(I am writing this sitting in one of the great British wayside institutions- a Little Chef- somewhere near Skipton.)
We have been away on holiday for a week- more on this later- but today we attend our friends Stacey and Bob’s wedding at Beeston Manor, near Preston. Emily and I will be playing some fiddle/guitar music, and they kindly asked me to write a poem for the ceremony.
It is a humanist ceremony, and so I spent some time trying to come up with some way of saying something new about love. Not an easy thing to do without stumbling into a morass of sticky clichés. Also, my main poetic voice tends towards melancholic introspection, not quite the right tone for a wedding!
So, with every best wish to the happy couple- here is my poem of love;
The shared unknown
What more can be said of love that has not been said before?

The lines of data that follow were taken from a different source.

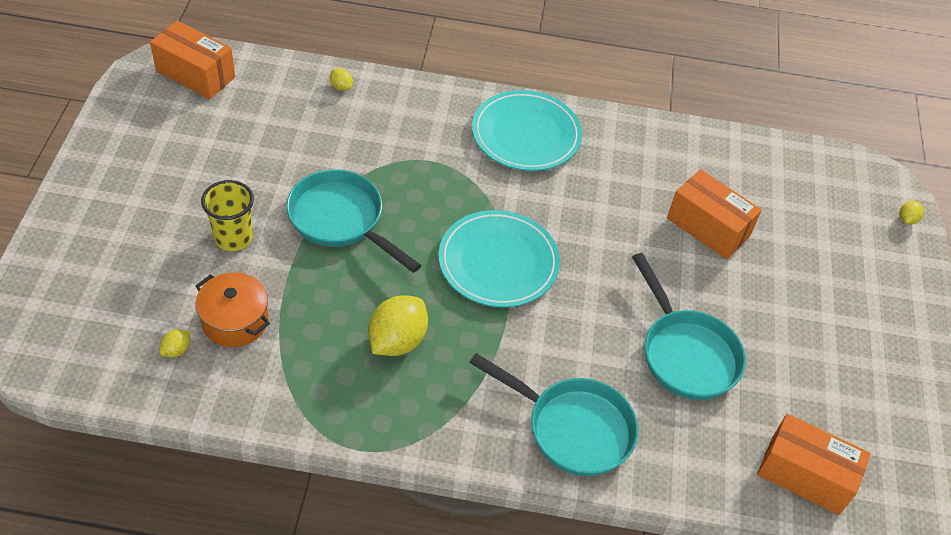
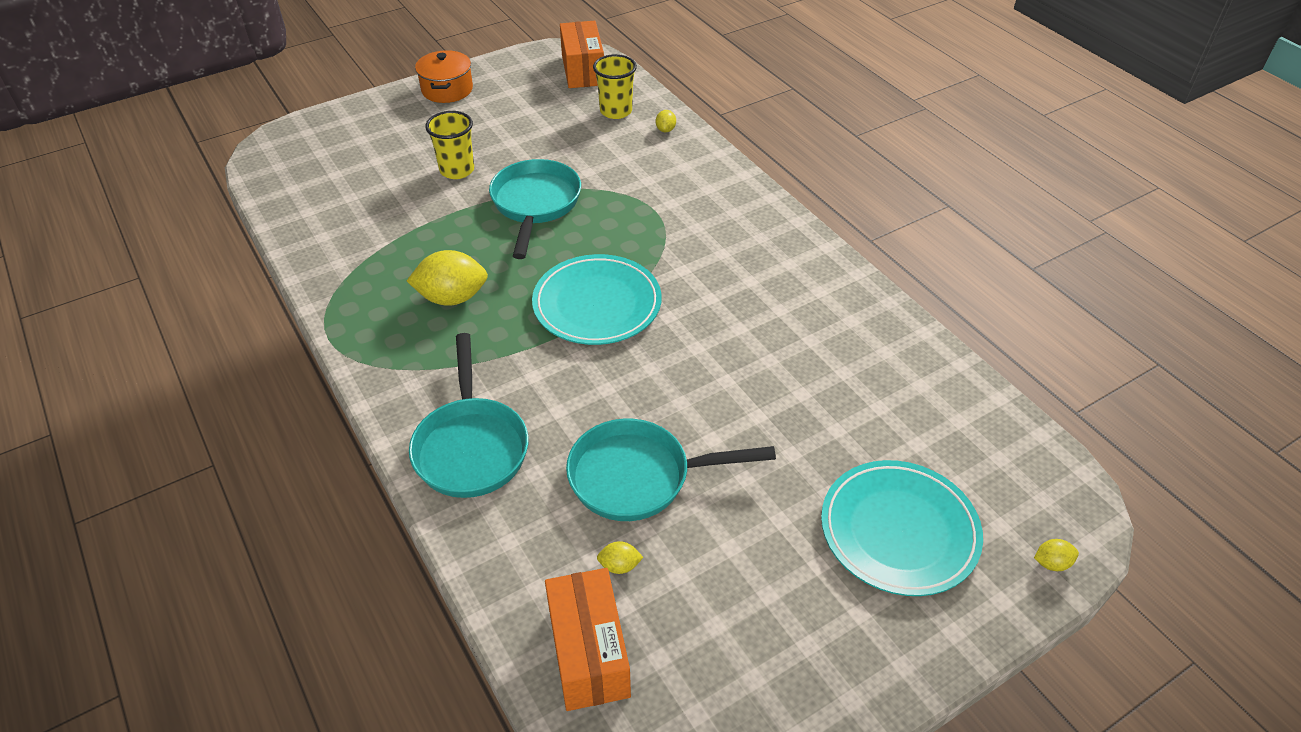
camera: 55 degrees right, 5 degrees down
(176, 350) = (330, 206): yellow lemon -> yellow lemon (619, 566)
(235, 321) = (383, 214): orange pot -> orange pot (447, 89)
(280, 95) = (616, 111): none -> yellow cup
(526, 135) = (757, 241): turquoise plate -> turquoise plate (899, 531)
(686, 353) = (639, 477): turquoise pan -> turquoise pan turned 60 degrees clockwise
(708, 227) = (813, 409): orange box -> none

I could sing to you of roses
I could scratch our names on trunks of trees
Or shower you with diamonds
We could walk through moonlight holding hands
Throw coins in Italian fountains
Or I could tell you of how, as a child
Someone sprinkled perfume on my pillow
And it smelled of you
Of how the sound of your voice is a flute
Blown by a desert wind
From some distant spice-filled oasis
But love is not captured in words
It also does the dishes
It takes the cold side of the bed
And knows all our guilty secrets
Love grows fat and grey and old
It gets sick and needs protection
So walk with me into this shared unknown
Love is a far horizon
Wherever you go is fine with me
These miles we’ll make together
For love is home when you are there
And will be so for ever
Very lovely, Big Boy. You had me at, “It also does the dishes”. You incurable romantic!